What does Acts 16:24 mean?
After expelling a fortune-telling demon from a slave girl, Paul and Silas are charged by her owners with promoting unlawful customs. They are doing exactly that: spreading Christianity, a religion not authorized by the Roman Empire. A crowd attacks them, and the magistrates order the police to beat them with rods and throw them in prison (Acts 16:16–23).Paul must see the irony in this. He, too, abused and imprisoned Jesus-followers (Acts 22:19; 26:10–11). Now Paul is in a Roman city, surrounded by family, regional, and national gods, none of which exist, and he is imprisoned for preaching about the one true God. Paul knows God could free him and Silas in an instant, but he also knows that he and Silas have the capability to arrange for their own rescue. They are Roman citizens. Everything that has happened to them—the beatings, the chains, and the prison—is strictly illegal. At most, they should be under house arrest until given a chance at a fair trial.

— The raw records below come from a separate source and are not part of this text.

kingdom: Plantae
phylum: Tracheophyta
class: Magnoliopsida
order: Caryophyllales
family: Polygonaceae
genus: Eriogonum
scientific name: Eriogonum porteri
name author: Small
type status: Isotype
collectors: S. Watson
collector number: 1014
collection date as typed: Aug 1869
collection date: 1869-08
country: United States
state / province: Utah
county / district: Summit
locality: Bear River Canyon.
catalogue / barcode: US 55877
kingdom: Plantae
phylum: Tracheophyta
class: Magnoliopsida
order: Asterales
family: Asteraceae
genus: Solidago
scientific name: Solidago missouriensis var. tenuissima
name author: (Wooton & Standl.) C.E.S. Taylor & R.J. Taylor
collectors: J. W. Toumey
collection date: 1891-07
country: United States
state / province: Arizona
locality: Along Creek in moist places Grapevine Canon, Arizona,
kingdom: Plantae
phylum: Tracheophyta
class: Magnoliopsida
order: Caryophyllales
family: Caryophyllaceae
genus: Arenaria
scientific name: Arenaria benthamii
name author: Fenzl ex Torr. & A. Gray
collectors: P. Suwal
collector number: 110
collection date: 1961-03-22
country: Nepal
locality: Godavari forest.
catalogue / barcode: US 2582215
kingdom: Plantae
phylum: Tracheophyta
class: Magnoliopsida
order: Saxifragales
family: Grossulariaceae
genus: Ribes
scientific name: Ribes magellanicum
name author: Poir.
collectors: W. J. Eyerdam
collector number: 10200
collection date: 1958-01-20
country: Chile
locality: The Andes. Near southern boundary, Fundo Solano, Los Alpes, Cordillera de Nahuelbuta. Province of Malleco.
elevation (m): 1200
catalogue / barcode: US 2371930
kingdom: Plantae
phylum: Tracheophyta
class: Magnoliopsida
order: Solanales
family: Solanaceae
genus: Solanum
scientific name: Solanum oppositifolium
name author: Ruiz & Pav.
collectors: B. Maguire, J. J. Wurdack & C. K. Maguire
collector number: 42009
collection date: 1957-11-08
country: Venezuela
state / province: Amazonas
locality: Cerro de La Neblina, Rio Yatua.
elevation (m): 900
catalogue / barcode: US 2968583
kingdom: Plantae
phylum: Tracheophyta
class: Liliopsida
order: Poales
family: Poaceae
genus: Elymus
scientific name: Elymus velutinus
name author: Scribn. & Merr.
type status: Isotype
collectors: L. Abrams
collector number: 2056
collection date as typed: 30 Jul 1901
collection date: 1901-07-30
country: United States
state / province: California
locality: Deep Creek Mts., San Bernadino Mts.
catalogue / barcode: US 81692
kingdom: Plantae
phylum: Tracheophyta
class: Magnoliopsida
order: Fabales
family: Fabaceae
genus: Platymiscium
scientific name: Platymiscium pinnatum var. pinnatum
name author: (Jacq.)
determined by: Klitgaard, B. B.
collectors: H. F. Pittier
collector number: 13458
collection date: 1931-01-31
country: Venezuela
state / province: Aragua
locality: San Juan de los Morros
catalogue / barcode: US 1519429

Despite the pain Paul and Silas must feel, they're not really worried about where they are. They start singing hymns and praying out loud. The other prisoners listen. In the middle of the night, a great earthquake opens all the cell doors and releases all the chains. The jailer assumes the prisoners have escaped. He knows his life is forfeit so he draws his sword to kill himself. Paul reassures him: no one has left; they are all accounted for. The jailer brings Paul and Silas to his home, washes their wounds, and accepts their God (Acts 16:25–34).
All that's left is to tell the magistrates what a horrible mistake they've made.